This n8n workflow is a proof-of-concept template exploring how we might work with multimodal LLMs and their multi-image analysis capabilities. In this demo, we compare 2 screenshots of a webpage taken at different timestamps and pass both to our multimodal LLM for a visual comparison of differences. Handling multiple binary inputs (ie. images) in an AI request is supported by n8n's basic LLM node.
How it works
This template is intended to run as 2 parts: first to generate the base screenshots and next to run the visual regression test which captures fresh screenshots.
- Starting with a list of webpages captured in a Google sheet, base screenshots are captured for each using a external web scraping service called Apify.com (I prefer Apify but feel free to use whichever web scraping service available to you)

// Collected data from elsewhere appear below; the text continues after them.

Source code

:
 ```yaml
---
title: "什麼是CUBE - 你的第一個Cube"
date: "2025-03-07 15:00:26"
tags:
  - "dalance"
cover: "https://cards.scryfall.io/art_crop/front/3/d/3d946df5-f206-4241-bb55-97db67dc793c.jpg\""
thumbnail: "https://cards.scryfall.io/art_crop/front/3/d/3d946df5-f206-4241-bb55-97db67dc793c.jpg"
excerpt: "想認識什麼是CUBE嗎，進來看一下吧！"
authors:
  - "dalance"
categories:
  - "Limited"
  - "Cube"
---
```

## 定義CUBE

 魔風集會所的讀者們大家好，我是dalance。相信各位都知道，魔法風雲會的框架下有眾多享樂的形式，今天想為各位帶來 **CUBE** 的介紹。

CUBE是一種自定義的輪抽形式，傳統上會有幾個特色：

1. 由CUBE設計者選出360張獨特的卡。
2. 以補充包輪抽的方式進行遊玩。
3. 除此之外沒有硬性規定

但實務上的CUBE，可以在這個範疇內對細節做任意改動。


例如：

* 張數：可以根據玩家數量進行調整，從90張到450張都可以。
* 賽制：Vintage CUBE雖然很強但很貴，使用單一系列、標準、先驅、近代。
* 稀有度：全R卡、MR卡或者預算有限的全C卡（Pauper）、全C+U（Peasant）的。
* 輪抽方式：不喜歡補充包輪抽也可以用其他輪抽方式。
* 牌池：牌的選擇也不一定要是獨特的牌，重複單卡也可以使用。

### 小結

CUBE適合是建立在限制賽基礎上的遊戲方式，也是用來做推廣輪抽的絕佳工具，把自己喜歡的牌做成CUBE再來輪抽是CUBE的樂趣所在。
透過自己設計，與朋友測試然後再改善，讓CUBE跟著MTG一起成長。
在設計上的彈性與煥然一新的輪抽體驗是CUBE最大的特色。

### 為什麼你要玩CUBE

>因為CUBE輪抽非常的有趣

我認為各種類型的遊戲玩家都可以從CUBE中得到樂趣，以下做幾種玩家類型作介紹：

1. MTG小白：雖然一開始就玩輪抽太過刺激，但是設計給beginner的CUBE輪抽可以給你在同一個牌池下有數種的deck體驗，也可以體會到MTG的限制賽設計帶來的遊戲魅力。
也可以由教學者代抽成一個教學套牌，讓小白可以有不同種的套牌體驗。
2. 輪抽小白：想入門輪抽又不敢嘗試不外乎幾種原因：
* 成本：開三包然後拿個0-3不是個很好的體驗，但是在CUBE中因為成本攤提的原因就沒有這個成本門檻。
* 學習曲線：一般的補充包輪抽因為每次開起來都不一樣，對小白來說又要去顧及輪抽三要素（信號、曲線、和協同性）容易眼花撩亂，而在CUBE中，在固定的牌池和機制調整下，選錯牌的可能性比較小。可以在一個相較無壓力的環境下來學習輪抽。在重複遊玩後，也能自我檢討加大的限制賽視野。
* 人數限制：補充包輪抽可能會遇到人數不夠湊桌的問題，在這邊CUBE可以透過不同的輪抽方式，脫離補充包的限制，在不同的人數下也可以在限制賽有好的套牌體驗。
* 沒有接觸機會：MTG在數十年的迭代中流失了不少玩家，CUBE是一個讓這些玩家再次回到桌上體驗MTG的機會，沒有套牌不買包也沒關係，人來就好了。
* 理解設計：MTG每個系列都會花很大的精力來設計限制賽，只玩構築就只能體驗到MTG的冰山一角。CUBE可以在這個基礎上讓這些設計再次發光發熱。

- These base screenshots are uploaded to Google Drive and will be referenced later when we run our testing.
- Phase 2 of the workflow, we'll use a scheduled trigger to fire sometime in the future which will reuse our web scraping service to generate fresh screenshots of our desired webpages.
- Next, re-download our base screenshots in parallel and with both old and new captures, we'll pass these to our LLM node. In the LLM node's options, we'll define 2 "user message" inputs with the type of binary (data) for our images.
- Finally, we'll prompt our LLM with our testing criteria and capture the regressions detected. Note, results will vary depending on which LLM you use.
- A final report can be generated using the LLM's output and is uploaded to Linear.
Requirements
- Apify.com API key for web screenshotting service
- Google Drive and Sheets access to store list of webpages and captures
Customising this workflow
-
Have your own preferred web screenshotting service? Feel free to swap out Apify with your service of choice.
-
If the web screenshot is too large, it may prove difficult for the LLM to spot differences with precision. Try splitting up captures into smaller images instead.